Disney’s beloved Olivier Award-winning stage musical Beauty and the Beast – re-imagined and re-designed in a completely new production staged by members of the original award-winning creative team – is now open at the London Palladium for a strictly limited season until Saturday 17 September.
Courtney Stapleton and Shaq Taylor play the iconic lead roles.
Beauty and the Beast is reimagined in startling new designs which use the latest theatrical innovations. Olivier Award nominee Matt West directs and choreographs this new production, leading a team that includes composer Alan Menken, lyricist Tim Rice, bookwriter Linda Woolverton, scenic designer Stan Meyer, costume designer Ann Hould-Ward and lighting designer Natasha Katz.

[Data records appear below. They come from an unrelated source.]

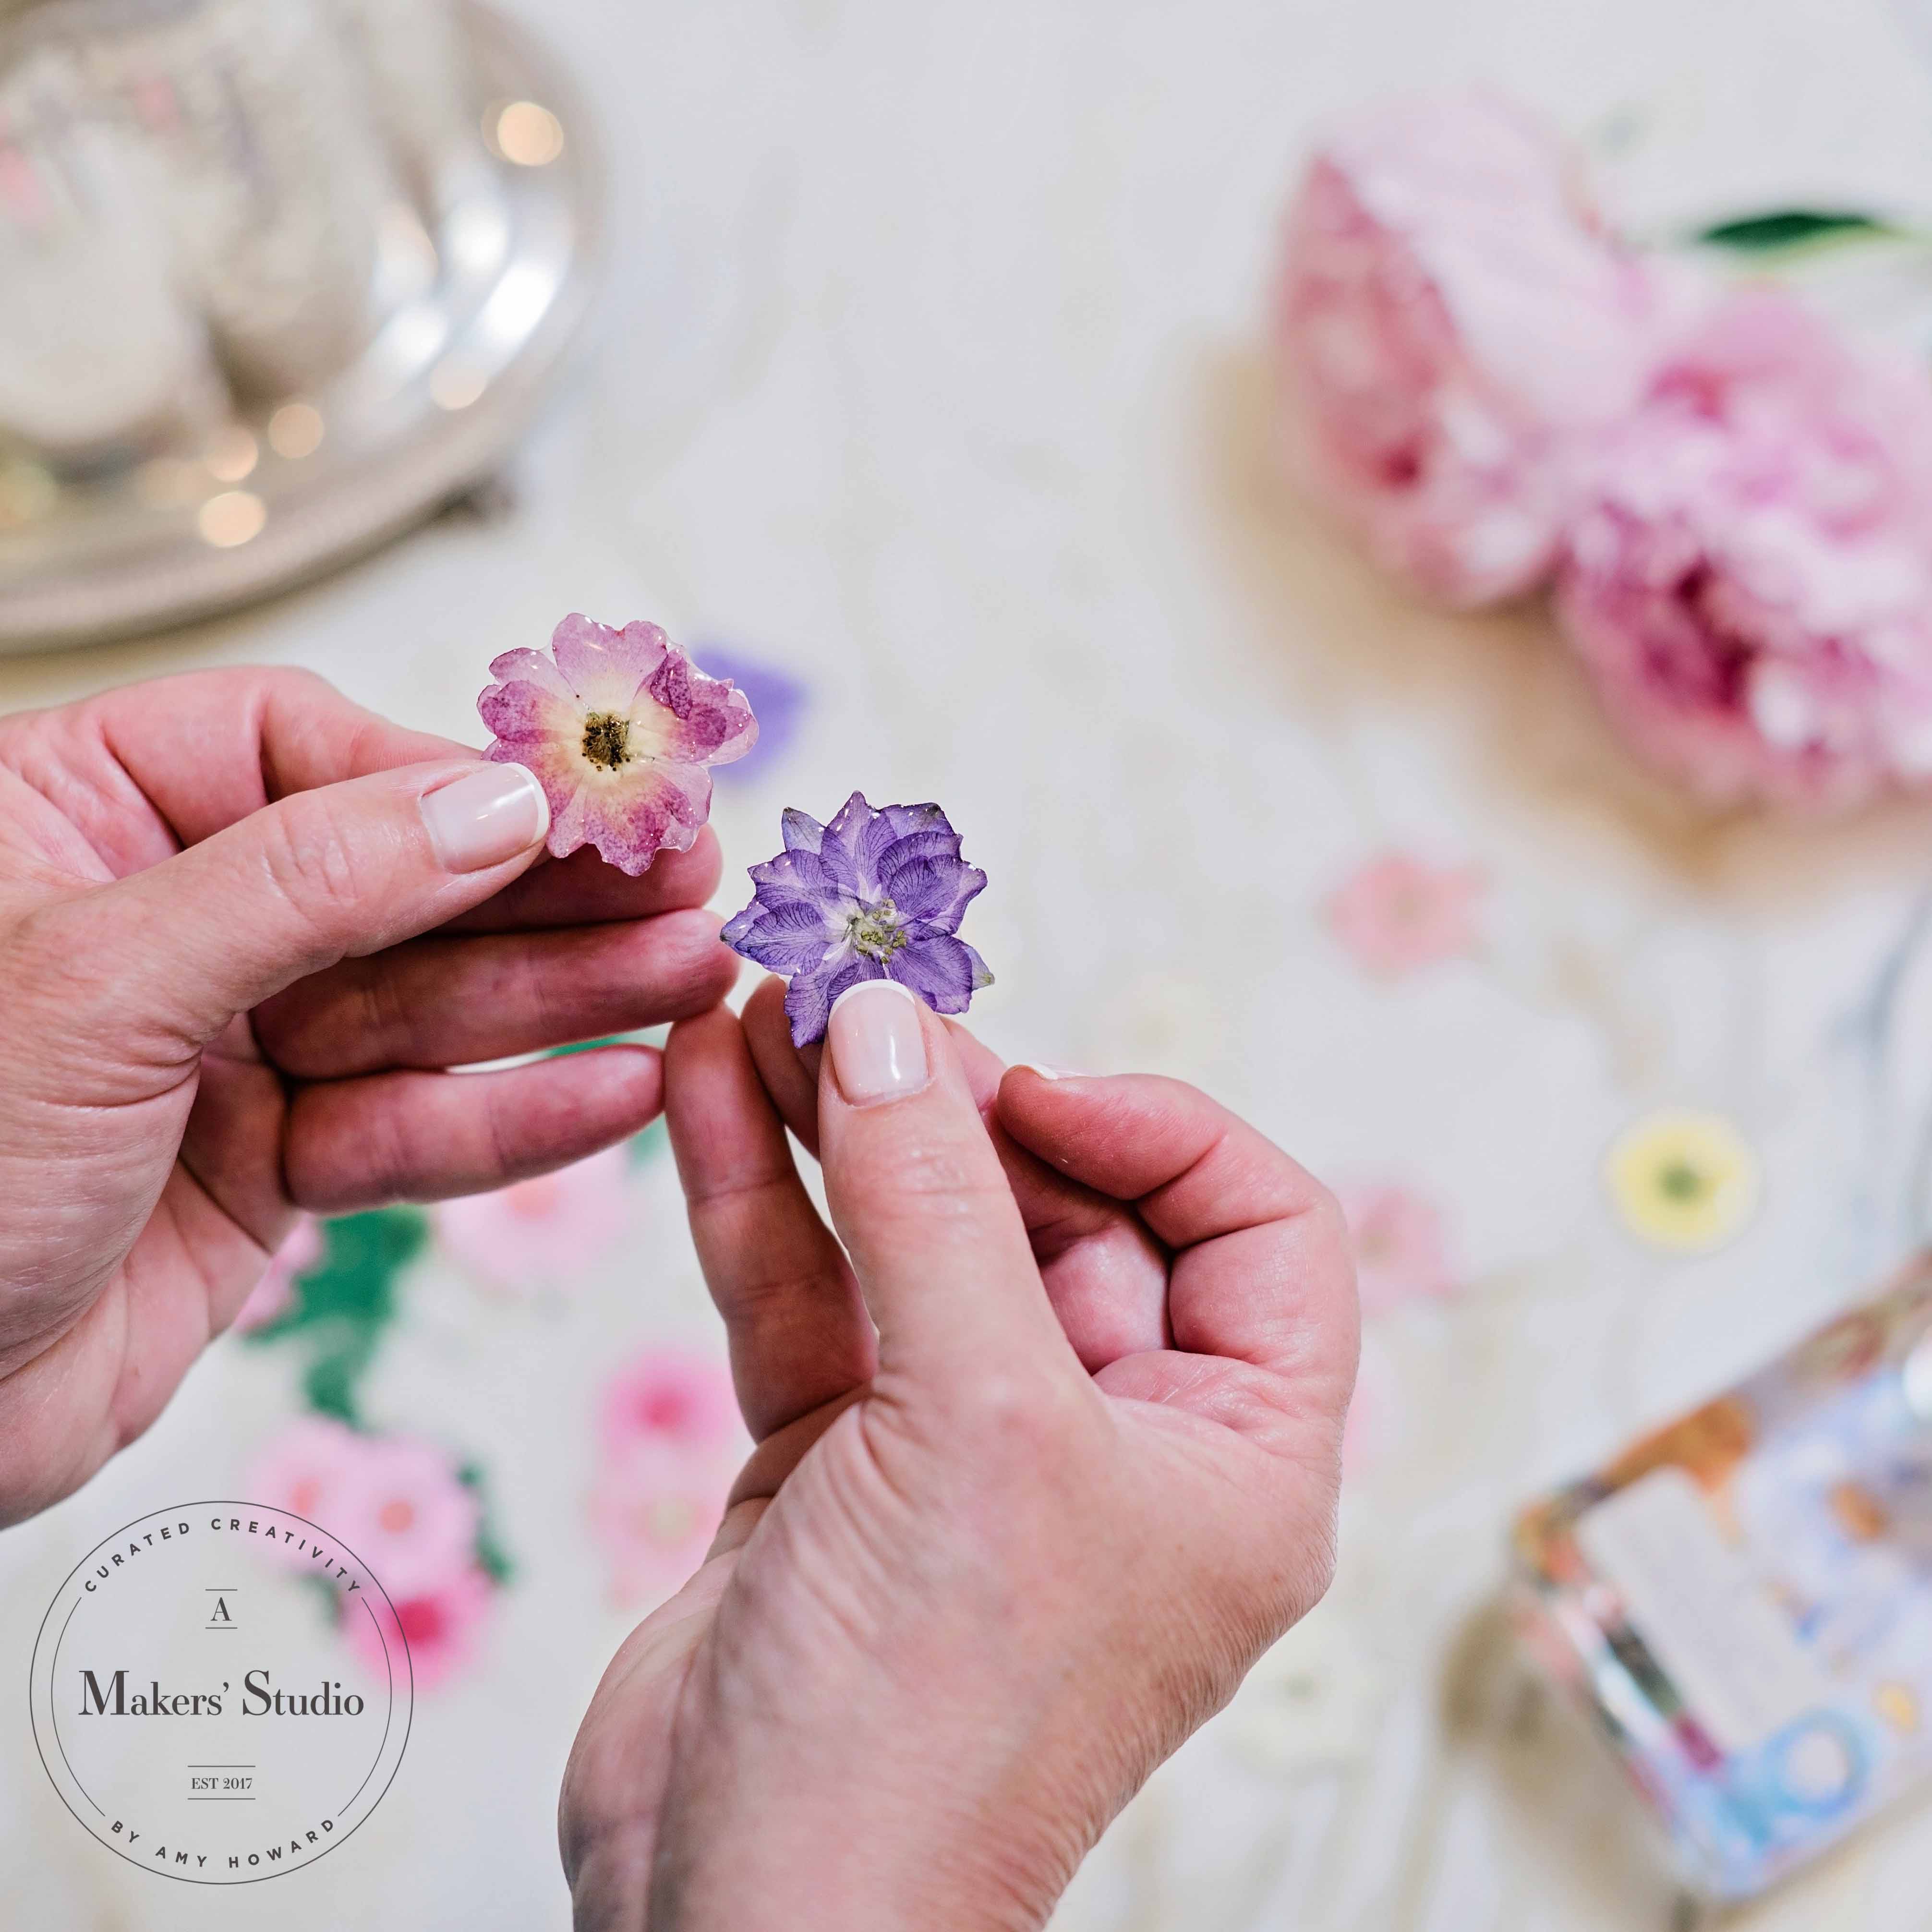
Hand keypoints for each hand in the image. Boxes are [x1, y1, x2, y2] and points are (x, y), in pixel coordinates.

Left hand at [0, 668, 737, 1524]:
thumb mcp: (98, 985)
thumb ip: (307, 883)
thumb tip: (491, 804)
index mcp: (77, 815)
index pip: (298, 747)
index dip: (444, 777)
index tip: (577, 809)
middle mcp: (163, 921)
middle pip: (394, 881)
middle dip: (545, 896)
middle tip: (691, 885)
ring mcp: (221, 1048)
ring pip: (422, 1010)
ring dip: (564, 1003)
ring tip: (695, 981)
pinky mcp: (264, 1167)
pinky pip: (407, 1130)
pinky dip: (511, 1124)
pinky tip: (621, 1094)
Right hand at [560, 976, 1356, 1929]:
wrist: (745, 1920)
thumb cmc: (933, 1719)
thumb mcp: (974, 1423)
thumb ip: (931, 1204)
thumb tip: (884, 1025)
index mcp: (1232, 1453)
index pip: (1255, 1229)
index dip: (1157, 1130)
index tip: (1031, 1088)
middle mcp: (1113, 1442)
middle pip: (1061, 1211)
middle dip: (957, 1102)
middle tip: (851, 1005)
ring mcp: (967, 1452)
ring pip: (918, 1241)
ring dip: (840, 1127)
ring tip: (757, 1007)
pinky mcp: (840, 1467)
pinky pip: (815, 1298)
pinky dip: (762, 1199)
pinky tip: (707, 1089)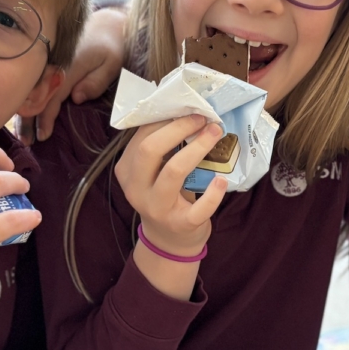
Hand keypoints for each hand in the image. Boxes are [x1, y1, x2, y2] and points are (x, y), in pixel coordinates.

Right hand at [17, 6, 127, 142]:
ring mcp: (45, 63)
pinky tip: (21, 116)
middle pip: (33, 96)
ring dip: (23, 113)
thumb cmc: (111, 47)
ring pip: (28, 91)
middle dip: (27, 120)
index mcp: (67, 67)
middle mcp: (51, 64)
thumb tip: (76, 98)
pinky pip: (30, 84)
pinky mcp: (44, 63)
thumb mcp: (111, 63)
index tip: (43, 136)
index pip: (51, 96)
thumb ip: (95, 81)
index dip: (45, 117)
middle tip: (26, 142)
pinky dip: (24, 101)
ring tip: (22, 135)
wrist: (106, 24)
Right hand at [114, 115, 227, 299]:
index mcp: (127, 171)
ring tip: (216, 134)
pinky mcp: (179, 224)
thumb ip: (162, 147)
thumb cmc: (165, 196)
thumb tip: (187, 111)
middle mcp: (136, 189)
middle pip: (149, 150)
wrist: (169, 241)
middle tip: (204, 120)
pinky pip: (198, 208)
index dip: (166, 119)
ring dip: (197, 149)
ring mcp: (156, 208)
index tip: (190, 109)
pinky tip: (222, 180)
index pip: (141, 136)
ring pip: (173, 172)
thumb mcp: (153, 172)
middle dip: (179, 129)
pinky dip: (213, 193)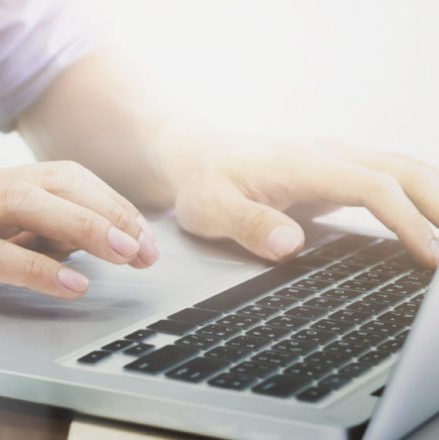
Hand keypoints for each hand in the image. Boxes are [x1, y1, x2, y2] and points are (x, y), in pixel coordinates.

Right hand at [0, 161, 157, 325]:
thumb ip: (34, 234)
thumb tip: (94, 236)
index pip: (61, 176)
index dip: (108, 201)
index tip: (141, 234)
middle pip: (52, 182)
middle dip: (108, 211)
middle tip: (144, 247)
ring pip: (25, 205)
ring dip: (84, 227)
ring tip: (122, 254)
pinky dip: (36, 268)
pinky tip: (70, 282)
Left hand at [169, 135, 438, 266]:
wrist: (195, 155)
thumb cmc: (202, 183)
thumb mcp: (209, 208)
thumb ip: (248, 225)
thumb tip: (290, 245)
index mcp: (304, 164)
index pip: (372, 188)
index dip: (406, 221)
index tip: (430, 256)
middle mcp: (328, 155)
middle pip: (403, 171)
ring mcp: (335, 159)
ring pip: (402, 169)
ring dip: (435, 198)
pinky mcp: (336, 170)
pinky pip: (389, 178)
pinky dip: (418, 196)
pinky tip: (429, 222)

Let’s see what the critics are saying…
Cindy Marcolina, BroadwayWorld: Running at two and a half hours, including as many dark points as the original film, it might not be the wisest choice for the little ones in the audience, but Disney fans will love it. It’s a dreamy, well-mounted production with a soaring, sumptuous score. It’s as big as musical theatre gets.
Suzy Evans, London Theatre: Ultimately Beauty and the Beast hits all the marks you want from a heartwarming Disney show. You know what you’re signing up for, and the current updates and tweaks make Belle’s trailblazing story of sacrifice all the more relevant. Women shouldn’t have to give up their autonomy to inspire change, but it’s validating to remember that one woman can have immense power in changing a community and the world.
Alice Saville, Evening Standard: Penned by original composer Alan Menken and new lyricist Tim Rice, the additional songs are sometimes less successful, with the exception of the wistful, spirited waltz ‘Human Again’ and the Beast’s spinetingling solo ‘If I Can’t Love Her’. But this production zips through its story with an agility that its lumbering Disney stablemate Frozen the Musical must be jealous of, pausing only to thrill the audience with magic tricks (the beast’s transformation is a wonder). All in all, it’s an extravagant, memorable update on a tale that’s as old as time, but as exhilarating as ever.
Andrzej Lukowski, Time Out: The title song remains an absolute banger, and if you just want two and a half hours of general musical theatre stuff happening, spectacularly, and vaguely in alignment with an old Disney film, then fill your boots. Disney effectively owns this story now, at least as far as musicals go, and while there are many depressing things about that, it unquestionably looks like a dream.